House Committee Leaders Announce Opposition to AT&T Merger Deal

A day ahead of a House Judiciary Committee hearing on the AT&T merger proposal, the leading members of key House Committees told reporters they’re opposing the deal because it will mean less competition, less innovation, jobs losses and higher prices on wireless phone and Internet access.
Former House Telecommunications Subcommittee Chairman Ed Markey said allowing the deal would put the nation in “a telecommunications time machine” and send it backwards. Markey offered a picture of wireless communications in the 1980s and early 1990s when there was no real competition and people carried “bricks” and paid 50 cents a minute for phone service.
“In 1993 we had a duopoly,” Markey explained, saying that with two dominant carriers sharing a majority of the market rapid innovation was not advantageous and we had little of it.
He said that Israel is now getting their fourth and fifth national wireless carriers, and innovation is booming. Markey said if the US decides to go backwards to two again, the US would lose its innovation leadership with handsets and mobile applications.
“It would be an historic mistake for this merger to be approved,” Markey said. “People need to understand the stakes of this reduction of competition in the marketplace.”
The top Democrat on the House Judiciary, John Conyers was equally blunt in his remarks.
“I’ve never seen a merger that didn’t lose jobs,” Conyers said, noting that more than 100,000 jobs have been cut by various AT&T as it strives to reassemble itself after being split by the Justice Department in the 1980s.

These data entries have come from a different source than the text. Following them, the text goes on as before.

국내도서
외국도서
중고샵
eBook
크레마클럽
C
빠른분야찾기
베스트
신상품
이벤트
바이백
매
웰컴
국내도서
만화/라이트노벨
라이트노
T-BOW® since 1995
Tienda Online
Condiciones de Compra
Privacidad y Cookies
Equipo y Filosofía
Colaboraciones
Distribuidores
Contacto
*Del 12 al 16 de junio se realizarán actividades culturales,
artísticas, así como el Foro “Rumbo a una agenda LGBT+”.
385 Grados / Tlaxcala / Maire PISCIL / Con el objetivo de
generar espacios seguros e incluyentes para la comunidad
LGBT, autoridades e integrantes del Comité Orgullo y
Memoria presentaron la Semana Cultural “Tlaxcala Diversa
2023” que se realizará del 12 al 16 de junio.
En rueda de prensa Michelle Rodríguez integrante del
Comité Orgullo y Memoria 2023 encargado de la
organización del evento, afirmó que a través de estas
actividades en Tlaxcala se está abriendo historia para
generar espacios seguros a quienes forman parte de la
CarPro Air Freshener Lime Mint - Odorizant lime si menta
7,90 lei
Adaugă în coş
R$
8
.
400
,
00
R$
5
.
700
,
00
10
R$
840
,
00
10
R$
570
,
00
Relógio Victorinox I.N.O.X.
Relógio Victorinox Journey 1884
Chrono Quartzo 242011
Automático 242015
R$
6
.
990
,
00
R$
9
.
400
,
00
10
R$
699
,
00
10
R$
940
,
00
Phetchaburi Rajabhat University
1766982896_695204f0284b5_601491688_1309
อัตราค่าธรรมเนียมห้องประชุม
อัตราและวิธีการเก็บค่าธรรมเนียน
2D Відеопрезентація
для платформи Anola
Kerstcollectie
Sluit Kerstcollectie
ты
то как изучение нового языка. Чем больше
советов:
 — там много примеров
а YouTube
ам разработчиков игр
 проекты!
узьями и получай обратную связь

Conyers also noted with dismay that the Justice Department has acquiesed for the past 20 years while AT&T has tried to reconstitute itself back into Ma Bell, or “Ma Cell” with this new proposal.
For nearly 40 years, the Computer & Communications Industry Association has been a voice against anti-competitive behavior by dominant companies and an advocate for a more competitive marketplace.
The following statement can be attributed to CCIA’s President and CEO Ed Black, who was at the news conference with Markey, Conyers and public interest groups including the Consumers Union, Public Knowledge, Free Press and Media and the Media Access Project.
“AT&T’s brazen proposal to buy T-Mobile would shut down a uniquely maverick, innovative company in mobile broadband.  That loss of competition could have not just a ripple effect, but a tsunami impact on businesses in the mobile Internet ecosystem from apps makers to handset makers, to other wireless carriers and from cell tower builders to all the smart wireless technology companies.
“Congressman Markey is right that in a duopoly marketplace there is very little incentive for the major carriers to innovate. He knows all about duopoly and competitive markets as he helped introduce new wireless competition in the 1990s. It’s ironic that AT&T, a company that stifled and delayed the introduction of cellular technology and even neglected Internet access as a business in the 1980s and 90s, is now angling to be the dominant provider of mobile broadband.”
“Antitrust law clearly prohibits killing off one out of four national competitors. The Supreme Court case US vs Philadelphia Bank established that a merger is illegal if it results in a post merger market share above 30 percent. That’s still the law of the land. This merger would hand AT&T 40 percent of the wireless market. I find it hard to believe any Justice Department would allow that – especially this one — considering AT&T’s history of abusing competitors in the marketplace and putting them out of business.”